Your task:
Please output exactly the lines that run from the line with "ELLA is funded" through the final line of the data, inclusive, and nothing more.

Records excerpted from a collection
Content starts
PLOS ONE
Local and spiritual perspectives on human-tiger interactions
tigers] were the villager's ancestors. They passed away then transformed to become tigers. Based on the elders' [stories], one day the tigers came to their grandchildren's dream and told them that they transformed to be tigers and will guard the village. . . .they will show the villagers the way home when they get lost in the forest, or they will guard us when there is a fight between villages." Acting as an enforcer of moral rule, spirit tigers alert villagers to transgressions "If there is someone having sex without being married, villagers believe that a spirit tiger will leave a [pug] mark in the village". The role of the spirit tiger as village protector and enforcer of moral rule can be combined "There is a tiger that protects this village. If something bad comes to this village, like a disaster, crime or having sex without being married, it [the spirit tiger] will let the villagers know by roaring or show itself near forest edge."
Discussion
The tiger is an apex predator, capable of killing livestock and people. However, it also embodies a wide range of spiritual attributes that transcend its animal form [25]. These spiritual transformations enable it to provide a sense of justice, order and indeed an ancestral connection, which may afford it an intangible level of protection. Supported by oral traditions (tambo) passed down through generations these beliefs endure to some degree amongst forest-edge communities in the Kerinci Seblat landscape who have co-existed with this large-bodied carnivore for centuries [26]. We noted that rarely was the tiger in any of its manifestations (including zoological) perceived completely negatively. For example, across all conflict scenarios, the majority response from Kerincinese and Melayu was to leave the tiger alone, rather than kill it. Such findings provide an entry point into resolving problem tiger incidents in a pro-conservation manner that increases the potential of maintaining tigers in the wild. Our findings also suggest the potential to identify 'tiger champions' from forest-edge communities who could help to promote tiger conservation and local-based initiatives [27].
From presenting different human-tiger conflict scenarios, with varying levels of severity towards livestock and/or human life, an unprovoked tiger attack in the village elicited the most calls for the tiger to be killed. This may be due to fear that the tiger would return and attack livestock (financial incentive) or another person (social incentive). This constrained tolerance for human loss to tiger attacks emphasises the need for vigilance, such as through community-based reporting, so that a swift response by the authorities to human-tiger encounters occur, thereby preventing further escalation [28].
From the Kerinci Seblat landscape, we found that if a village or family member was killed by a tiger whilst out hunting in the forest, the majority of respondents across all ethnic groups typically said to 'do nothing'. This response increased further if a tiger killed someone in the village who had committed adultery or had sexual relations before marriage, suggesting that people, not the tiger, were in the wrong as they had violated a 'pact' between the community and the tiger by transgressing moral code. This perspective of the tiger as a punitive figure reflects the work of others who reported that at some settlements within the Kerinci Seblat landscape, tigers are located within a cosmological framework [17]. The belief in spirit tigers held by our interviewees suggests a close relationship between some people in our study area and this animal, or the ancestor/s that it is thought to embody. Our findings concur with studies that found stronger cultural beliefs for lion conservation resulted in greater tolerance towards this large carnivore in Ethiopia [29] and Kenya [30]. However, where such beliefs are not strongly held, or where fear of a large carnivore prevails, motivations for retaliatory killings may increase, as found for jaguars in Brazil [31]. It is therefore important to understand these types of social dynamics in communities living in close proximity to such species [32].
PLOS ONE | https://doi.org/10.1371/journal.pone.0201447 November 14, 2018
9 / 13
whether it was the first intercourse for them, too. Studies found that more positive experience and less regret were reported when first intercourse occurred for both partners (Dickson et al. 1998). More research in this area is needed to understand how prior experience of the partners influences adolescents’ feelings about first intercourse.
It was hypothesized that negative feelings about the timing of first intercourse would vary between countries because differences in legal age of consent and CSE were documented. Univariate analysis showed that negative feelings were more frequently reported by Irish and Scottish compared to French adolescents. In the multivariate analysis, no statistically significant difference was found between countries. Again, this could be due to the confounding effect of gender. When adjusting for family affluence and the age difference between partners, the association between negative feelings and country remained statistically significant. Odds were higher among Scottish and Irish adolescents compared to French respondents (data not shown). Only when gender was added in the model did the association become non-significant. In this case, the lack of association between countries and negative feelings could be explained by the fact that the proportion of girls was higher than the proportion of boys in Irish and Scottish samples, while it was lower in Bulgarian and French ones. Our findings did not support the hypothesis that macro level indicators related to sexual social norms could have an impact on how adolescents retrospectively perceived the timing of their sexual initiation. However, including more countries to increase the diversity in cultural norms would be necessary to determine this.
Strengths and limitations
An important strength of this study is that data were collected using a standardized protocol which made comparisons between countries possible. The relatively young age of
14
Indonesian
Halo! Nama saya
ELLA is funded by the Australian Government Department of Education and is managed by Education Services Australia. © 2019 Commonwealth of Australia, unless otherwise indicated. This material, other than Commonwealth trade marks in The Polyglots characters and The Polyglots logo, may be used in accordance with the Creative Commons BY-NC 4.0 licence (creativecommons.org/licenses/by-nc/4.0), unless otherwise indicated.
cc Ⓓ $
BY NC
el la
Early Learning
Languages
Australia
Content ends
Answer section:
ELLA is funded by the Australian Government Department of Education and is managed by Education Services Australia. © 2019 Commonwealth of Australia, unless otherwise indicated. This material, other than Commonwealth trade marks in The Polyglots characters and The Polyglots logo, may be used in accordance with the Creative Commons BY-NC 4.0 licence (creativecommons.org/licenses/by-nc/4.0), unless otherwise indicated.
cc Ⓓ $
BY NC
el la
Early Learning
Languages
Australia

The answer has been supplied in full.